- TASK GOAL
Please reproduce every line of the records below unchanged, keeping their original order.

*** GIVEN DATA Section Begins ***

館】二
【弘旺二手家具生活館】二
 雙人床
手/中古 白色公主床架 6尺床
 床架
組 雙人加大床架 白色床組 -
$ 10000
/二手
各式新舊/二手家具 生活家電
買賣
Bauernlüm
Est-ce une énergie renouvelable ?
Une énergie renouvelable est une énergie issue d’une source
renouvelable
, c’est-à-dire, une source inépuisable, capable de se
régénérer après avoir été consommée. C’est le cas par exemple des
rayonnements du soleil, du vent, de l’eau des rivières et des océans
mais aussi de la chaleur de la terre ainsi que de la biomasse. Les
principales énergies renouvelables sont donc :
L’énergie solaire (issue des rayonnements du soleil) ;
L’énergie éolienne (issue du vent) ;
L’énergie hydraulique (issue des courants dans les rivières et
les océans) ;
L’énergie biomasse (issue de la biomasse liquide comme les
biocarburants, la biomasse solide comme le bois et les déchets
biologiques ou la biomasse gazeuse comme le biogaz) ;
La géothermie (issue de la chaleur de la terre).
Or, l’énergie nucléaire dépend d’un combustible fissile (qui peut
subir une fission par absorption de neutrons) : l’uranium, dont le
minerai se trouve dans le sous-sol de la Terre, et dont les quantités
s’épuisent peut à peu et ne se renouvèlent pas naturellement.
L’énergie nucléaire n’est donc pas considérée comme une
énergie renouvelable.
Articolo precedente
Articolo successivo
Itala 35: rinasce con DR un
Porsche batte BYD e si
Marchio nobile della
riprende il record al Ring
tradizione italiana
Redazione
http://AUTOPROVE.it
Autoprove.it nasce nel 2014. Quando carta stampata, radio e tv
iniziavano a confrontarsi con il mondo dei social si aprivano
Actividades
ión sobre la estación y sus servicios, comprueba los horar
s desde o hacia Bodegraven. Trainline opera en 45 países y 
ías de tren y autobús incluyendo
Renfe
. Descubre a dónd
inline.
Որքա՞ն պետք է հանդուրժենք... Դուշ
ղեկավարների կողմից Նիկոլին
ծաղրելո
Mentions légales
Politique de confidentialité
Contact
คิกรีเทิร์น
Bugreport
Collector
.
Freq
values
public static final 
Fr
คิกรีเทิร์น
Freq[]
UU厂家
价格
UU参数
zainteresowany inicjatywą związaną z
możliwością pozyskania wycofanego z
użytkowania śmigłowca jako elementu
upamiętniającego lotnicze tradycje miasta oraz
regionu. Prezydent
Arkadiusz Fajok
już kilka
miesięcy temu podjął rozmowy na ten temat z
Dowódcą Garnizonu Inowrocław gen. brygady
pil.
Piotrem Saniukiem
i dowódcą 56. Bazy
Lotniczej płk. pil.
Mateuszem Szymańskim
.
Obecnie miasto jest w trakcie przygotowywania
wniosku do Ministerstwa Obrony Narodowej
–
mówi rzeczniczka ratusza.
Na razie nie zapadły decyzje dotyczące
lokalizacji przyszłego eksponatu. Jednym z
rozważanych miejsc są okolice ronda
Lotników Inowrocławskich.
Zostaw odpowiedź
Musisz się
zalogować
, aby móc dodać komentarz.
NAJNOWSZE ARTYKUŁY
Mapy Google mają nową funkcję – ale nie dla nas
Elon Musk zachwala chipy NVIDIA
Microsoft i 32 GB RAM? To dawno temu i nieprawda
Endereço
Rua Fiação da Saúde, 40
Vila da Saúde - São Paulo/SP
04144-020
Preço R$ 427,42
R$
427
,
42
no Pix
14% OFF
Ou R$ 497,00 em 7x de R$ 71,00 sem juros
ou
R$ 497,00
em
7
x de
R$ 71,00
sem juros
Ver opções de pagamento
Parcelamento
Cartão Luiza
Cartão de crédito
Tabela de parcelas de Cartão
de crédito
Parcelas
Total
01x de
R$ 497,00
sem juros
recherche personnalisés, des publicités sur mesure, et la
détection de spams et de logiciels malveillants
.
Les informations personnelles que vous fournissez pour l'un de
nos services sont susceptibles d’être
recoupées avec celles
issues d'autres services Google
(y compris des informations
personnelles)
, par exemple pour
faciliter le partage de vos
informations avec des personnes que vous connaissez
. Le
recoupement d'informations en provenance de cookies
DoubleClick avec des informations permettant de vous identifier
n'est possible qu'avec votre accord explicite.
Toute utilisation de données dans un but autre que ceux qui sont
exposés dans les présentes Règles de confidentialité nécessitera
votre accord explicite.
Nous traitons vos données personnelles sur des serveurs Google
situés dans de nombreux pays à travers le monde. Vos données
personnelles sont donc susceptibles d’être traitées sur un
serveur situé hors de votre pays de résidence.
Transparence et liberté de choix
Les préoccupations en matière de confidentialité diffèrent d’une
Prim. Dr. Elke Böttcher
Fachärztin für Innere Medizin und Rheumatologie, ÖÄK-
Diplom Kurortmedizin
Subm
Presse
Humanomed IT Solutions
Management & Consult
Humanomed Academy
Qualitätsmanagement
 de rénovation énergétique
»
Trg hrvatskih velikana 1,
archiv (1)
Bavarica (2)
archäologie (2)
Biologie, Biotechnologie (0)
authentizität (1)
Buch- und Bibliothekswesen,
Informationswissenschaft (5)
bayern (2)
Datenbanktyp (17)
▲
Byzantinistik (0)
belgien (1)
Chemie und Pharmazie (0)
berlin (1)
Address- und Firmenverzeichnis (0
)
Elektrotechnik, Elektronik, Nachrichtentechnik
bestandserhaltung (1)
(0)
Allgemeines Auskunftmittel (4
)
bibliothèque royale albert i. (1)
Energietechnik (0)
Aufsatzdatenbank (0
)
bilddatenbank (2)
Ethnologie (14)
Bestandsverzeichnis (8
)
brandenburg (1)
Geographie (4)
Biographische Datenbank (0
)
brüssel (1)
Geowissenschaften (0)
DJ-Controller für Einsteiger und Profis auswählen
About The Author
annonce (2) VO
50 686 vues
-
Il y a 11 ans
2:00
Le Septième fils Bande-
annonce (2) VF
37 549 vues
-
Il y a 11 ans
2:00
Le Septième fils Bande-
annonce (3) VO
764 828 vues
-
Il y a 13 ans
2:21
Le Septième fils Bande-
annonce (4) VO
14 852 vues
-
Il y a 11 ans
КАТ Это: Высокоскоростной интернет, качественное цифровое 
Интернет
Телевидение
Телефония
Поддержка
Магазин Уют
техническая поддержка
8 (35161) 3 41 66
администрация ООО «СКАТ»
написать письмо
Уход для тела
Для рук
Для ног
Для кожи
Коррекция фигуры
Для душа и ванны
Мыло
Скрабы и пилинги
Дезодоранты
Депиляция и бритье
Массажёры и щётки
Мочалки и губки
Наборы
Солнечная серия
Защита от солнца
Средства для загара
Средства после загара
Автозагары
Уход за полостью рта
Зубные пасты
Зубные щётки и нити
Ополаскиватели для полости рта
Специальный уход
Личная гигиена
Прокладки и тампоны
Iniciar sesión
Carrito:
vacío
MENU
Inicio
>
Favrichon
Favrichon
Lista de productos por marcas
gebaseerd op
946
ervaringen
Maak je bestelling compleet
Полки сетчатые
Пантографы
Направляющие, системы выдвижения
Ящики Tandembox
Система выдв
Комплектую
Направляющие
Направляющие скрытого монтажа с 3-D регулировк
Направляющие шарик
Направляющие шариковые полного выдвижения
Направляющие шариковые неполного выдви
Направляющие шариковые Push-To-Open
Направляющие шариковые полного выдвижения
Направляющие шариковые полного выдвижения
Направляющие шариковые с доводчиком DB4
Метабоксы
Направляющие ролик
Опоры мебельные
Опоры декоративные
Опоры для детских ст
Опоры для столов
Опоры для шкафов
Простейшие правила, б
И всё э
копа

*** GIVEN DATA Section Ends ***

- EXPECTED OUTPUT
館】二
【弘旺二手家具生活館】二
 雙人床
手/中古 白色公主床架 6尺床
 床架
組 雙人加大床架 白色床組 -
$ 10000
/二手
各式新舊/二手家具 生活家電
買賣
Bauernlüm
Est-ce une énergie renouvelable ?
Une énergie renouvelable est une énergie issue d’une source
renouvelable
, c’est-à-dire, une source inépuisable, capable de se
régénérer après avoir été consommée. C’est le cas par exemple des
rayonnements du soleil, du vent, de l’eau des rivières et des océans
mais aussi de la chaleur de la terre ainsi que de la biomasse. Les
principales énergies renouvelables sont donc :
L’énergie solaire (issue des rayonnements du soleil) ;
L’énergie éolienne (issue du vent) ;
L’énergie hydraulique (issue des courants dans les rivières et
les océans) ;
L’énergie biomasse (issue de la biomasse liquide comme les
biocarburants, la biomasse solide comme le bois et les déchets
biologiques ou la biomasse gazeuse comme le biogaz) ;
La géothermie (issue de la chaleur de la terre).
Or, l’énergie nucléaire dépend d’un combustible fissile (qui peut
subir une fission par absorption de neutrons) : l’uranium, dont le
minerai se trouve dans le sous-sol de la Terre, et dont les quantités
s’épuisent peut à peu et ne se renouvèlent pas naturellement.
L’énergie nucléaire n’est donc pas considérée comme une
énergie renouvelable.
Articolo precedente
Articolo successivo
Itala 35: rinasce con DR un
Porsche batte BYD e si
Marchio nobile della
riprende il record al Ring
tradizione italiana
Redazione
http://AUTOPROVE.it
Autoprove.it nasce nel 2014. Quando carta stampata, radio e tv
iniziavano a confrontarsi con il mondo dei social si aprivano
Actividades
ión sobre la estación y sus servicios, comprueba los horar
s desde o hacia Bodegraven. Trainline opera en 45 países y 
ías de tren y autobús incluyendo
Renfe
. Descubre a dónd
inline.
Որքա՞ն պետք է հանդուրժենք... Դուշ
ղեկավարների կողմից Նիկոլին
ծաղրելո
Mentions légales
Politique de confidentialité
Contact
คิกรีเทิร์น
Bugreport
Collector
.
Freq
values
public static final 
Fr
คิกรีเทิร์น
Freq[]
UU厂家
价格
UU参数
zainteresowany inicjatywą związaną z
możliwością pozyskania wycofanego z
użytkowania śmigłowca jako elementu
upamiętniającego lotnicze tradycje miasta oraz
regionu. Prezydent
Arkadiusz Fajok
już kilka
miesięcy temu podjął rozmowy na ten temat z
Dowódcą Garnizonu Inowrocław gen. brygady
pil.
Piotrem Saniukiem
i dowódcą 56. Bazy
Lotniczej płk. pil.
Mateuszem Szymańskim
.
Obecnie miasto jest w trakcie przygotowywania
wniosku do Ministerstwa Obrony Narodowej
–
mówi rzeczniczka ratusza.
Na razie nie zapadły decyzje dotyczące
lokalizacji przyszłego eksponatu. Jednym z
rozważanych miejsc są okolice ronda
Lotników Inowrocławskich.
Zostaw odpowiedź
Musisz się
zalogować
, aby móc dodać komentarz.
NAJNOWSZE ARTYKUŁY
Mapy Google mają nową funkcję – ale nie dla nas
Elon Musk zachwala chipy NVIDIA
Microsoft i 32 GB RAM? To dawno temu i nieprawda
Endereço
Rua Fiação da Saúde, 40
Vila da Saúde - São Paulo/SP
04144-020
Preço R$ 427,42
R$
427
,
42
no Pix
14% OFF
Ou R$ 497,00 em 7x de R$ 71,00 sem juros
ou
R$ 497,00
em
7
x de
R$ 71,00
sem juros
Ver opções de pagamento
Parcelamento
Cartão Luiza
Cartão de crédito
Tabela de parcelas de Cartão
de crédito
Parcelas
Total
01x de
R$ 497,00
sem juros
recherche personnalisés, des publicités sur mesure, et la
détection de spams et de logiciels malveillants
.
Les informations personnelles que vous fournissez pour l'un de
nos services sont susceptibles d’être
recoupées avec celles
issues d'autres services Google
(y compris des informations
personnelles)
, par exemple pour
faciliter le partage de vos
informations avec des personnes que vous connaissez
. Le
recoupement d'informations en provenance de cookies
DoubleClick avec des informations permettant de vous identifier
n'est possible qu'avec votre accord explicite.
Toute utilisation de données dans un but autre que ceux qui sont
exposés dans les présentes Règles de confidentialité nécessitera
votre accord explicite.
Nous traitons vos données personnelles sur des serveurs Google
situés dans de nombreux pays à travers le monde. Vos données
personnelles sont donc susceptibles d’être traitées sur un
serveur situé hors de votre pays de résidence.
Transparence et liberté de choix
Les préoccupations en matière de confidentialité diffèrent d’une
Prim. Dr. Elke Böttcher
Fachärztin für Innere Medizin und Rheumatologie, ÖÄK-
Diplom Kurortmedizin
Subm
Presse
Humanomed IT Solutions
Management & Consult
Humanomed Academy
Qualitätsmanagement
 de rénovation énergétique
»
Trg hrvatskih velikana 1,
archiv (1)
Bavarica (2)
archäologie (2)
Biologie, Biotechnologie (0)
authentizität (1)
Buch- und Bibliothekswesen,
Informationswissenschaft (5)
bayern (2)
Datenbanktyp (17)
▲
Byzantinistik (0)
belgien (1)
Chemie und Pharmazie (0)
berlin (1)
Address- und Firmenverzeichnis (0
)
Elektrotechnik, Elektronik, Nachrichtentechnik
bestandserhaltung (1)
(0)
Allgemeines Auskunftmittel (4
)
bibliothèque royale albert i. (1)
Energietechnik (0)
Aufsatzdatenbank (0
)
bilddatenbank (2)
Ethnologie (14)
Bestandsverzeichnis (8
)
brandenburg (1)
Geographie (4)
Biographische Datenbank (0
)
brüssel (1)
Geowissenschaften (0)
DJ-Controller für Einsteiger und Profis auswählen
About The Author
annonce (2) VO
50 686 vues
-
Il y a 11 ans
2:00
Le Septième fils Bande-
annonce (2) VF
37 549 vues
-
Il y a 11 ans
2:00
Le Septième fils Bande-
annonce (3) VO
764 828 vues
-
Il y a 13 ans
2:21
Le Septième fils Bande-
annonce (4) VO
14 852 vues
-
Il y a 11 ans
КАТ Это: Высокоскоростной интернет, качественное цифровое 
Интернет
Телевидение
Телефония
Поддержка
Магазин Уют
техническая поддержка
8 (35161) 3 41 66
администрация ООО «СКАТ»
написать письмо
Уход для тела
Для рук
Для ног
Для кожи
Коррекция фигуры
Для душа и ванны
Мыло
Скрабы и пилинги
Дезодоранты
Депиляция и бритье
Массажёры и щётки
Мочалки и губки
Наборы
Солнечная серия
Защита от солнца
Средства для загара
Средства после загара
Автозагары
Уход за полостью рта
Зубные пасты
Зубные щётки и нити
Ополаскиватели для полости рта
Специальный уход
Личная гигиена
Прокладки и тампоны
Iniciar sesión
Carrito:
vacío
MENU
Inicio
>
Favrichon
Favrichon
Lista de productos por marcas
gebaseerd op
946
ervaringen
Maak je bestelling compleet
Полки сетчатые
Пантографы
Направляющие, системы выдвижения
Ящики Tandembox
Система выдв
Комплектую
Направляющие
Направляющие скрытого монтажа с 3-D регулировк
Направляющие шарик
Направляющие шариковые полного выдвижения
Направляющие шариковые неполного выдви
Направляющие шариковые Push-To-Open
Направляющие шариковые полного выдвижения
Направляющие шариковые полного выдвижения
Направляющие шариковые с доводчиком DB4
Метабоксы
Направляющие ролик
Опоры мебельные
Опоры декоративные
Опоры для детских ст
Опоры для столов
Опоры для шкафов
Простейшие правила, б
И всё э
копа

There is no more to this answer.